Kutipan Teks:
────────────────────

Gambar 6. Skema kerja penelitian

Sebanyak 25 ekor mencit dibagi secara acak dalam 5 kelompok

Kel. I Kontrol -Aquadest Kel. II Kontrol + Asetosal Kel. III Perlakuan dekokta daun Macaranga tanarius L. Dosis 833,33 mg/kgBB Kel. IV Perlakuan dekokta daun Macaranga tanarius L. Dosis 1666,67 mg/kgBB Kel. V Perlakuan dekokta daun Macaranga tanarius L. Dosis 3333,33 mg/kgBB

Diberikan senyawa uji dengan selang waktu pemberian 10 menit

Dihitung jumlah geliat setiap 5 menit selama 1 jam

Dihitung % proteksi dan perubahan % proteksi geliat Diberikan larutan asam asetat 1% dosis 50 mg/kgBB secara i.p.

13. Pengukuran aktivitas analgesik

Pengukuran aktivitas analgesik dilakukan dengan metode rangsang kimia, di mana akan dilakukan pengukuran persen proteksi geliat mencit betina galur Swiss yang telah terinduksi asam asetat. Pengukuran dilakukan setiap 5 menit selama 1 jam. Respon geliat yang terjadi pada pengujian daya analgesik diamati dan dihitung apabila mencit melakukan gerakan menggeliat dengan menarik satu atau kedua kaki ke belakang serta perutnya menempel ke alas pengamatan sehingga tubuh mencit terlihat memanjang.

────────────────────

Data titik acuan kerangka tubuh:
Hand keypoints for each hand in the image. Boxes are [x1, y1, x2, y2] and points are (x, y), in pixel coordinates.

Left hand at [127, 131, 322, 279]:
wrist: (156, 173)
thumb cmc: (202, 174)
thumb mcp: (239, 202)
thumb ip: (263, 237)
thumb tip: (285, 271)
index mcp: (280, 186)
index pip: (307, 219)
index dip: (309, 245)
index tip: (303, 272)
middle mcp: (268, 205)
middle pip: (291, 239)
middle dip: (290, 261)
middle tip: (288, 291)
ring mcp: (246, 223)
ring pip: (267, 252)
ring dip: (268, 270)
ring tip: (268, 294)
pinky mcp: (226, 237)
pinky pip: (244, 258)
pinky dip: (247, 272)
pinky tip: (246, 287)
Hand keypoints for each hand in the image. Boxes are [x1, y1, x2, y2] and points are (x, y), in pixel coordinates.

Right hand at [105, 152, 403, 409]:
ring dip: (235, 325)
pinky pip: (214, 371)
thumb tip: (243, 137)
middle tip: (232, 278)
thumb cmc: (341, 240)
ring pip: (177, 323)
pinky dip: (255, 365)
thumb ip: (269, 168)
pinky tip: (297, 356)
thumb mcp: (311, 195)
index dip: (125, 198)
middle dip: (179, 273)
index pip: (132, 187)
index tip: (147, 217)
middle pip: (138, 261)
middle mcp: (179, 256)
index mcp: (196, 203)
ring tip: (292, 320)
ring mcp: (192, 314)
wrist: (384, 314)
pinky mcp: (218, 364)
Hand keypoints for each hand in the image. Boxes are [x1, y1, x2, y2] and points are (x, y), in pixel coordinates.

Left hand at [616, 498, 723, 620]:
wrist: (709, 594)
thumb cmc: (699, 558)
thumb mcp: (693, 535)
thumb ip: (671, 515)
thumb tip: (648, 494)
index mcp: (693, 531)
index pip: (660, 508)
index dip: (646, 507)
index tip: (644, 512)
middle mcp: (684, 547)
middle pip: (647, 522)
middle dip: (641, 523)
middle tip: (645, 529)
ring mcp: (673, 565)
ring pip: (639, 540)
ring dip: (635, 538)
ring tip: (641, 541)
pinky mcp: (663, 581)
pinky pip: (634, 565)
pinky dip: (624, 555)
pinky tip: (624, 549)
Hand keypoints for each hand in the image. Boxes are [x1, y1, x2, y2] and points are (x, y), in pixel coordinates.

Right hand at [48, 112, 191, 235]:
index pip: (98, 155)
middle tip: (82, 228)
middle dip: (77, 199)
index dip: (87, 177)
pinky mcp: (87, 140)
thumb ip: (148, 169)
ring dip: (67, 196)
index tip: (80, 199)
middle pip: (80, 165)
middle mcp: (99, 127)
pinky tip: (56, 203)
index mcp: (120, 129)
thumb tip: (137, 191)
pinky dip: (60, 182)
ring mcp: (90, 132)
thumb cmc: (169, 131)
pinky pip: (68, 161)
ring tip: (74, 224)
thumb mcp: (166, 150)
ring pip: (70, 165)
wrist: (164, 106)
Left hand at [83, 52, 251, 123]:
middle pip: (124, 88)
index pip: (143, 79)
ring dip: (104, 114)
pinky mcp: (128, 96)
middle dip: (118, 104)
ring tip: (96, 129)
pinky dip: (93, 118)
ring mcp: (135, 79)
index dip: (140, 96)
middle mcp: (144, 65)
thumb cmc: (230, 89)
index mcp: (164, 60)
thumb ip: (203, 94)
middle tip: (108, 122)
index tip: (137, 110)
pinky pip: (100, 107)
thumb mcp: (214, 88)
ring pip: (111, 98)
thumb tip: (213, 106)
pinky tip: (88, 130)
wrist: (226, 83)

────────────────────

Tugas Wajib:
A: Menurut teks tentang uji analgesik daun Macaranga tanarius, berapa ekor mencit yang digunakan dan dibagi menjadi berapa kelompok?
B: Tuliskan kembali bagian teks tentang uji analgesik daun Macaranga tanarius yang diawali kata-kata "Kel. I Kontrol" dan ditutup dengan "mg/kgBB secara i.p.", dengan mengganti "Aquadest" menjadi "air suling".
C: Teruskan teks tentang uji analgesik daun Macaranga tanarius mulai setelah kalimat terakhirnya.
Catatan data tersebut tidak dipakai sama sekali dalam latihan ini.

Kunci Jawaban:
A: Sebanyak 25 ekor mencit dibagi secara acak menjadi 5 kelompok.

B:
Kel. I Kontrol -air suling Kel. II Kontrol + Asetosal Kel. III Perlakuan dekokta daun Macaranga tanarius L. Dosis 833,33 mg/kgBB Kel. IV Perlakuan dekokta daun Macaranga tanarius L. Dosis 1666,67 mg/kgBB Kel. V Perlakuan dekokta daun Macaranga tanarius L. Dosis 3333,33 mg/kgBB

Diberikan senyawa uji dengan selang waktu pemberian 10 menit

Dihitung jumlah geliat setiap 5 menit selama 1 jam

Dihitung % proteksi dan perubahan % proteksi geliat Diberikan larutan asam asetat 1% dosis 50 mg/kgBB secara i.p.

C:
Penentuan % proteksi geliat terhadap kontrol negatif dihitung dengan persamaan yaitu :

% proteksi geliat = (100 - [ (P/K) x 100] )% Keterangan :

P = jumlah kumulatif geliat hewan uji setelah pemberian senyawa uji K = jumlah rata-rata kumulatif geliat hewan uji kontrol negatif

Data persen proteksi geliat tersebut kemudian dianalisis secara statistik. Uji kemudian dilanjutkan dengan pengukuran perubahan persen proteksi geliat menggunakan hasil % proteksi geliat terhadap kontrol positif yang dihitung menggunakan rumus :

Perubahan % proteksi geliat = [ (A-B) / B ] x 100 Keterangan :

A = % proteksi geliat pada tiap kelompok perlakuan B = rata-rata proteksi geliat pada kontrol positif 14.Uji Kualitatif

Analisis kualitatif dilakukan menggunakan metode skrining fitokimia yaitu dengan cara melakukan beberapa tes untuk menguji kandungan /

senyawa yang berada dalam Macaranga tanarius L. sehingga dapat diketahui metabolit sekunder yang terkandung di dalam dekokta Macaranga tanarius L. yang dapat memberikan efek analgesik.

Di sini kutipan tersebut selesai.